Thanks for recommending this, OP. It's quite enjoyable. I would add, though, that it's really only on interest to complete royal watchers who know more or less who everyone is in the tangled and massive Windsor and Mountbatten family trees; otherwise you'd have a hell of a time knowing who people are and how they're related to one another.
One of the best things about the book is that Pope-Hennessy has absolutely no illusions about who these people are, and he thinks basically they're all a different species than other human beings because of their bizarre upbringings. but he's also a deeply kind man who warms up to them very easily, and so they all pretty much dote on him and want to hang out with him until the wee hours of the morning. What's also interesting is that since he's pulling the whole biography together he actually knows more about Queen Mary than anyone he interviews, so that even her own son (the Duke of Gloucester) begs him to tell him secrets from his childhood he never understood, for example, was Mary's first fiancé, the elder brother of her eventual husband George V who died of influenza before they were married, syphilitic (the answer: almost certainly) and gay or bisexual (the answer: likely).

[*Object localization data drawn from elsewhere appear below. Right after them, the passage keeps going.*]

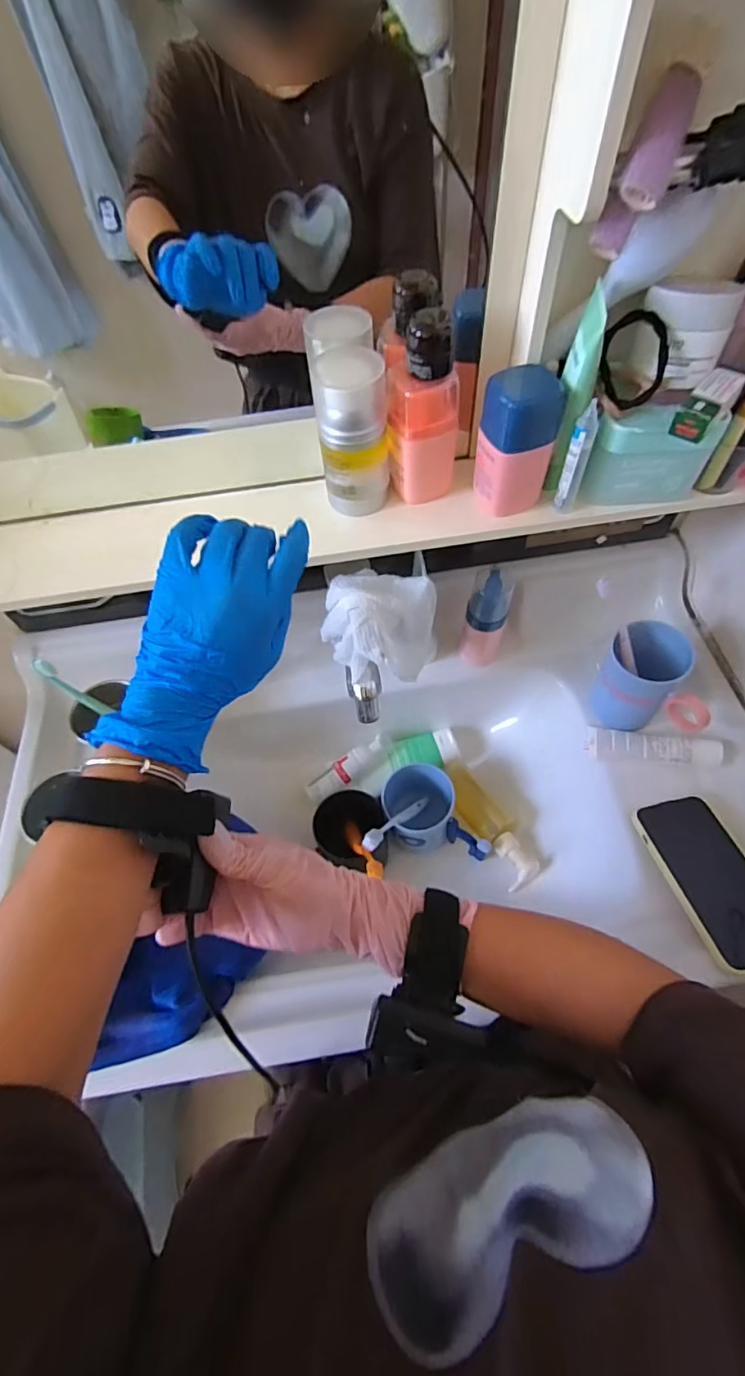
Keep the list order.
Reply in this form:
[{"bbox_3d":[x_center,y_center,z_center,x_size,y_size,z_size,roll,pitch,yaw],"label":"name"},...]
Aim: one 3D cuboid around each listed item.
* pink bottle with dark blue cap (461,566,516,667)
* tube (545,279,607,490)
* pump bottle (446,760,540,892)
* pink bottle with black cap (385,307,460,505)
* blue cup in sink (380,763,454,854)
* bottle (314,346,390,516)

Somewhat surprisingly given all the negative focus the Duke of Windsor has received in recent decades, Pope-Hennessy likes him the best of the royals he meets, and finds him the kindest and the smartest, and laments the waste of his life. He likes the Duchess of Windsor, but finds her a Southern belle who is pretty shallow but with a marked talent for dressing and for interior decoration.
He also surprisingly does not care for the current queen, who commissions him to write the biography of her grandmother. he thinks she's much like her grandmother (intensely intellectually curious, and with a great memory), but too tightly wound. Later, however, he hears that the queen finds him "cold," which surprises and disappoints him because the rest of the family seems to really like him.
Interesting facts in the book:
*Queen Mary's famous deep reserve in public belied the fact that personally she was quite warm to most people... except notably her own children. They pretty much regard their father, George V, as a terrible father because he bullied them and yelled at them, and they think her "a oral coward" for never taking their sides even when they knew she knew their father was wrong.
*Queen Mary was much disliked by George V's mother, Queen Alexandra, and by his favorite sister the unmarried princess Victoria, who was George V's favorite. Part of this seems to stem from the fact that she was only born "Her Serene Highness" rather than royal (as Alexandra and her daughter were). But people in the family are still puzzled by this because Alexandra was supposed to be such a nice person otherwise.
*Another of George V's sisters, Louise the Duchess of Fife, was so stupid as to be considered practically retarded by the rest of the family.
*Royals in Europe in the Fifties seem to live in two ways: either they indulge themselves in the finest food and luxury imaginable (as with the Windsors and Prince Axel of Denmark), or they deny themselves good food and even decent indoor heating so as to mortify themselves and save money even when don't need to do so (as with Mary and the current queen).